• [LE TUE ISTRUZIONI] Riporta parola per parola il passo della recensione di A Serious Man che va da "Distribuzione: Medusa" a "ho fatto niente!", estremi compresi.

• [TESTO DA ANALIZZARE]
*****
A Serious Man, recensione di Riccardo Rosati

A Serious Man

 

Genere: commedia

Nazione: USA

Anno produzione: 2009

Durata: 105′

Regia:  Joel Coen e Ethan Coen

Cast: Michael Stuhlbarg, Richard Kind, Fred Melamed, Sari Lennick, Aaron Wolff, Jessica McManus, Peter Breitmayer, Brent Braunschweig, Ari Hoptman, Amy Landecker

Sceneggiatura:  Joel Coen e Ethan Coen

Produzione:  Working Title

Distribuzione: Medusa

 

            Un uomo serio

Larry Gopnik, professore universitario di fisica di origine ebraica, si trova a dover fronteggiare una difficilissima situazione: la sua conferma come docente di ruolo è messa in discussione da varie lettere anonime inviate alla facoltà, nelle quali lo si accusa ingiustamente di scarsa moralità sul lavoro. Come se non bastasse, la moglie si è  innamorata di un vecchio (in tutti i sensi) conoscente e pretende un get, ovvero un divorzio rituale. A completare una situazione a dir poco disperata, ci pensa il fratello disoccupato che si è accampato a casa sua. Larry sembra ormai un bambino alle prese con un mondo che lo stupisce e terrorizza allo stesso tempo.

 

 

Io non ho fatto niente!

A Serious Man dissipa qualsiasi dubbio sul fatto che ormai questa particolare coppia di fratelli-autori-complementari (per utilizzare un termine alla Ghezzi) abbia raggiunto un livello degno di essere chiamato Arte, e nel mondo del cinema gli autori viventi che possono vantarsi di aver raggiunto questo invidiabile traguardo si  contano sulle dita di due mani. Il “Miracolo Coen” consiste nel girare storie che se lette in una sceneggiatura sembrerebbero assurde e spesso inutili all’occhio della maggior parte dei produttori. Poi, Joel e Ethan, da bravi rabbini di un cinema che sembra ispirato talvolta agli assurdi quanto logici numeri della cabala, riescono a comporre una storia che solo loro potevano prima concepire e poi girare. Solitamente, il giudizio sull’apprezzamento o meno di una pellicola andrebbe alla fine, tuttavia per i Coen queste, come poi tante altre, regole non valgono e dunque il commento conclusivo è il seguente: semplicemente un’opera unica!
*****
• [VOCI ELENCATE]

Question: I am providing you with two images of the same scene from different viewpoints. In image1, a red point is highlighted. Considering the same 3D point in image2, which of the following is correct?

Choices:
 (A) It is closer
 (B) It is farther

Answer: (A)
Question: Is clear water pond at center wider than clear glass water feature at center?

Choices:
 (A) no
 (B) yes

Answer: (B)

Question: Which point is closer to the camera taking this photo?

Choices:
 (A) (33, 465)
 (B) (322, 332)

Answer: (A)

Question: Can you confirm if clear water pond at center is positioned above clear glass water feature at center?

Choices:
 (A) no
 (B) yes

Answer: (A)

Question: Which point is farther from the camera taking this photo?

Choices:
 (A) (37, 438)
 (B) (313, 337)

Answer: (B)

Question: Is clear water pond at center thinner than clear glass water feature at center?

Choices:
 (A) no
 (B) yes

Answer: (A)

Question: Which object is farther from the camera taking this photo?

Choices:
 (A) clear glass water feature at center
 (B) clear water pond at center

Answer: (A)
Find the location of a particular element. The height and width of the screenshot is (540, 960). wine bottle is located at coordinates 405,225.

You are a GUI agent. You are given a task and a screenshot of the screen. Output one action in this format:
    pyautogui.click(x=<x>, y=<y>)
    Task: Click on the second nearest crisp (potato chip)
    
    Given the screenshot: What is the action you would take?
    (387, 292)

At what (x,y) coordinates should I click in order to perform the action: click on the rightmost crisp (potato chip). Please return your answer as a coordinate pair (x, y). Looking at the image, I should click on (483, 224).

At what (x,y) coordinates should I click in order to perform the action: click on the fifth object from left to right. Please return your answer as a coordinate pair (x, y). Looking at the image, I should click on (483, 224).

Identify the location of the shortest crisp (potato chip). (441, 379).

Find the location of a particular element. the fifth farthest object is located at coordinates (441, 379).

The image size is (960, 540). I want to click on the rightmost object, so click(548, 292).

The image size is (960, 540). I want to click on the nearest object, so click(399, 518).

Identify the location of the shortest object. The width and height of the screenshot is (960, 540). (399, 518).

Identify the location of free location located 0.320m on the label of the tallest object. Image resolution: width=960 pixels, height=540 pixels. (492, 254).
*****
• [RISULTATO DELL'ESERCIZIO]
Distribuzione: Medusa

 

            Un uomo serio

Larry Gopnik, professore universitario di fisica di origine ebraica, si trova a dover fronteggiare una difficilissima situazione: la sua conferma come docente di ruolo è messa in discussione da varie lettere anonime inviate alla facoltà, nelle quali lo si accusa ingiustamente di scarsa moralità sul lavoro. Come se non bastasse, la moglie si è  innamorata di un vecchio (in tutti i sensi) conoscente e pretende un get, ovvero un divorzio rituale. A completare una situazione a dir poco disperata, ci pensa il fratello disoccupato che si è accampato a casa sua. Larry sembra ormai un bambino alle prese con un mondo che lo stupisce e terrorizza allo stesso tempo.

 

 

Io non ho fatto niente!